Social media platforms exemplify the exploitative model of U.S. data governance and how that can amplify China’s global digital oversight. Many users are aware that their actions face surveillance on social media. And indeed, surveillance or censorship of users posting politically sensitive content about Hong Kong or Xinjiang has drawn media attention to Chinese platforms like WeChat and TikTok.

However, the form of surveillance that more often gets overlooked is what such platforms can do with all the data they collect, surveilling not just individual users but how entire social networks and communities function. Such insights are invaluable for generating and spreading disinformation on those same platforms. They can serve as the backbone of future products that appeal to users more successfully because of their attractive algorithm.

Describe China’s methods and magnitude of surveilling biodata.

Biodata surveillance is rapidly evolving because of the rapid shifts in China’s COVID-19 policy. The Chinese government has taken the lead globally in developing networked tools to monitor citizens and their movement during the COVID-19 pandemic. Such monitoring occurs through codes issued to individuals called jiankangma, or health codes, that shape how citizens can move based on their known exposures and health symptoms.

Outside China, Chinese tech firms like Xiaomi gather user biodata through consumer products that monitor everything from heart rate to activity level. Chinese labs also are certified to process tests from the U.S. due to the open system of laboratory standardization in the United States.
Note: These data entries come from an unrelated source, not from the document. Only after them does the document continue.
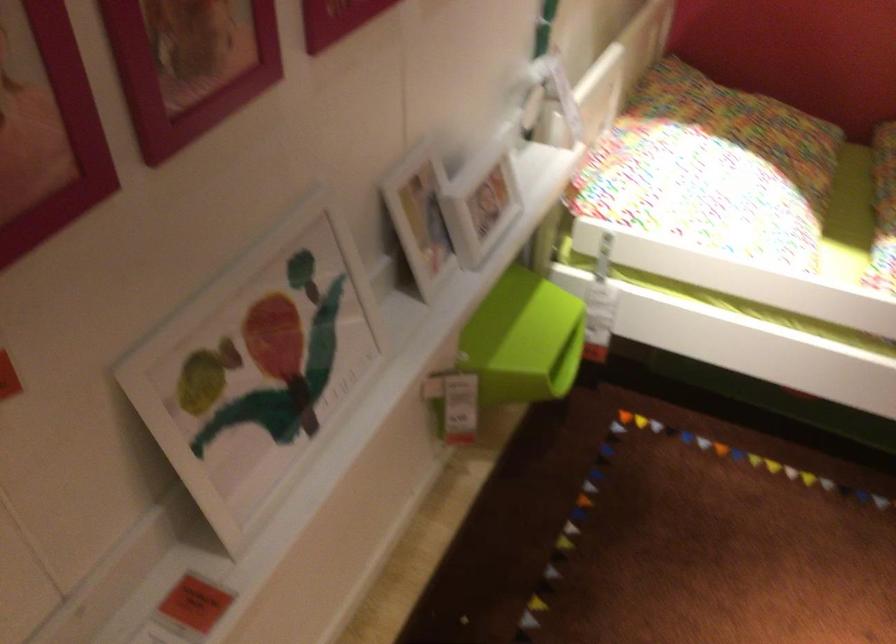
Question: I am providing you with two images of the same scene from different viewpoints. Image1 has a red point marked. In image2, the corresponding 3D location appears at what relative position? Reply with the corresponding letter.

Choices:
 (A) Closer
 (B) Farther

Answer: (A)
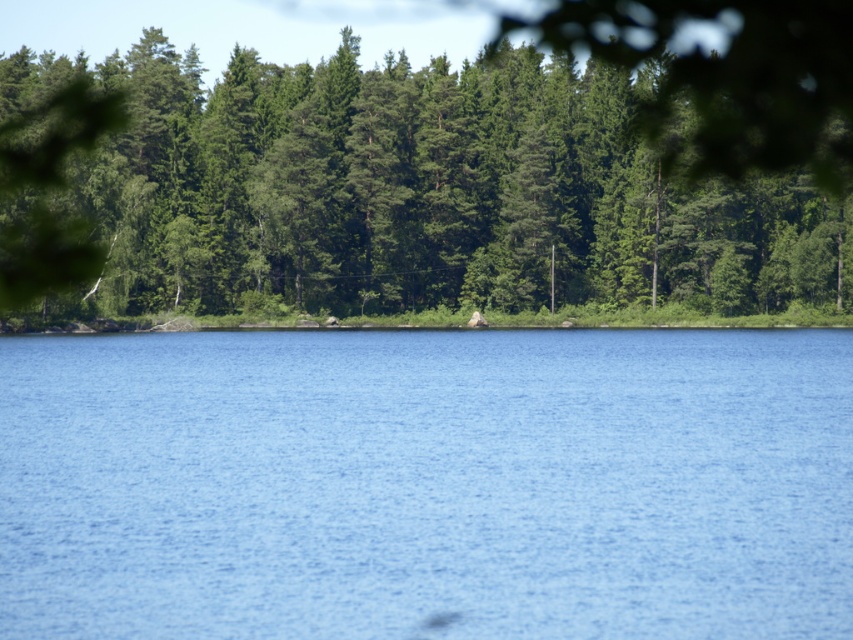
You are a bird flying over a serene landscape. You see the blue water at center and the green leafy trees at upper center. Which object is located below the other?

The blue water at center is positioned under the green leafy trees at upper center, so the blue water at center is below the green leafy trees at upper center.

You are standing at the edge of the blue water at center and looking towards the green leafy trees at upper center. Which object is taller when comparing their heights?

The green leafy trees at upper center are taller than the blue water at center.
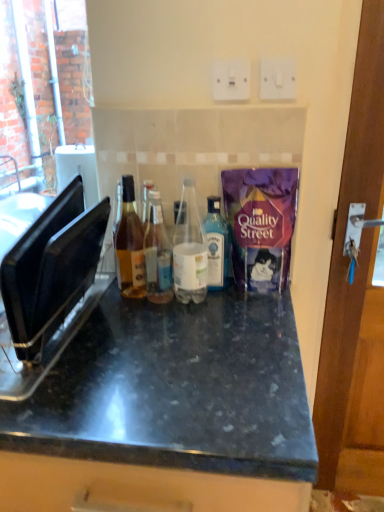
At what (x,y) coordinates should I click in order to perform the action: click on free location in front of blue glass bottle at center, the first bottle viewed from the right. Please return your answer as a coordinate pair (x, y). Looking at the image, I should click on (217, 324).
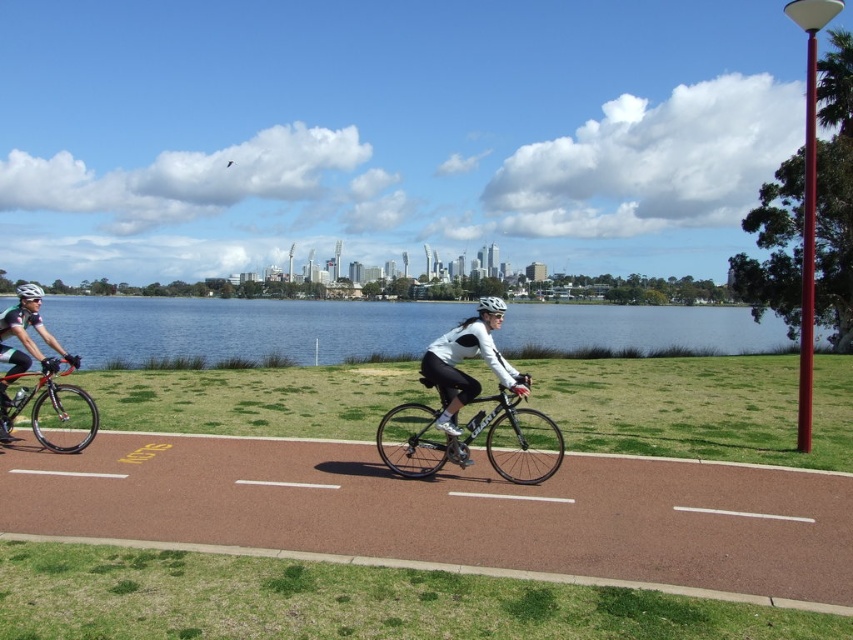
You are a cyclist trying to cross the blue water at center. There is a shiny black bike at center in your path. Can you safely pass around it?

The shiny black bike at center is behind the blue water at center, so you can safely pass around it as the bike is not blocking your path to the blue water.

You are a cyclist trying to follow the path in the image. You see two points marked on the path ahead. The first point is at coordinates point (70, 298) and the second is at point (386, 413). Which point should you aim to reach first while moving forward along the path?

You should aim to reach point (386, 413) first because point (70, 298) is behind it, meaning the second point is closer to your current position as you move forward.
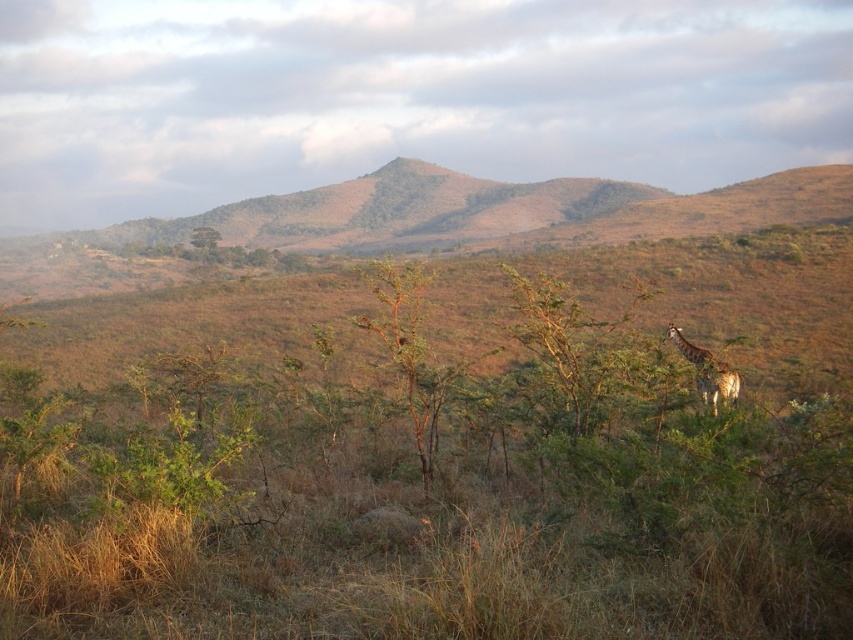
Question: Among these objects, which one is nearest to the camera?

Choices:
 (A) spotted fur giraffe at right
 (B) green leafy tree at upper center

Answer: (A)

Question: In this image, where is spotted fur giraffe at right located relative to green leafy tree at upper center?

Choices:
 (A) right
 (B) left

Answer: (A)

Question: Which point appears closest to the camera in this image?

Choices:
 (A) (206, 241)
 (B) (723, 401)

Answer: (B)

Question: Considering the relative positions of spotted fur giraffe at right and green leafy tree at upper center in the image provided, where is spotted fur giraffe at right located with respect to green leafy tree at upper center?

Choices:
 (A) right
 (B) left

Answer: (A)

Question: From the image, what is the correct spatial relationship of spotted fur giraffe at right in relation to green leafy tree at upper center?

Choices:
 (A) above
 (B) below

Answer: (B)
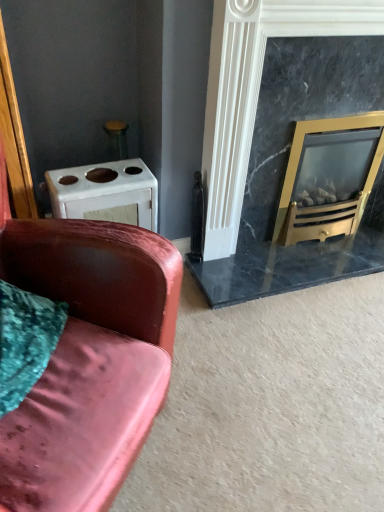
Question: From a real-world perspective, is gold metallic wood burning stove at right positioned under white matte oven at upper left based on gravity?

Choices:
 (A) no
 (B) yes

Answer: (A)

Question: From the image's perspective, is gold metallic wood burning stove at right above white matte oven at upper left?

Choices:
 (A) yes
 (B) no

Answer: (A)

Question: Does gold metallic wood burning stove at right have a greater width compared to white matte oven at upper left?

Choices:
 (A) no
 (B) yes

Answer: (B)

Question: Does gold metallic wood burning stove at right have a lesser width compared to white matte oven at upper left?

Choices:
 (A) yes
 (B) no

Answer: (B)

Question: Is gold metallic wood burning stove at right in front of white matte oven at upper left?

Choices:
 (A) no
 (B) yes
Most people in the United States don’t realize that HIPAA does not protect their health data internationally. Thus, biodata from the U.S. can supply the Chinese National GeneBank DataBase.

Assess U.S. policy and commercial efforts to counter China’s digital sovereignty.

The U.S. is in a dilemma. Exploitative data ecosystems that monetize the everyday lives of users with only the most minimal illusions of consent built Silicon Valley. Scholar Shoshana Zuboff refers to this as “surveillance capitalism.” U.S. tech firms have long been an engine of U.S. national power, strengthening the U.S. economy, attracting the best tech talent from around the world, and extending U.S. influence globally. The Chinese government’s efforts to gather user data in the United States build on these exploitative practices. Yet, with China’s efforts to expand cyber sovereignty, the features of this system become bugs.

Tech firms, both U.S.- and Chinese-based, have become too big to regulate by the United States government. Efforts to regulate Big Tech in the Federal Trade Commission have proven difficult. Disagreements within and between political parties have delayed efforts to protect user data security through bills like the American Data Privacy and Protection Act. Presidential Executive Orders from both the Biden and Trump administrations faced significant pushback from U.S. firms. China, by contrast, does not allow foreign social media platforms, strictly controls any data gathering by foreign firms, and enjoys a much freer hand when regulating Chinese tech firms.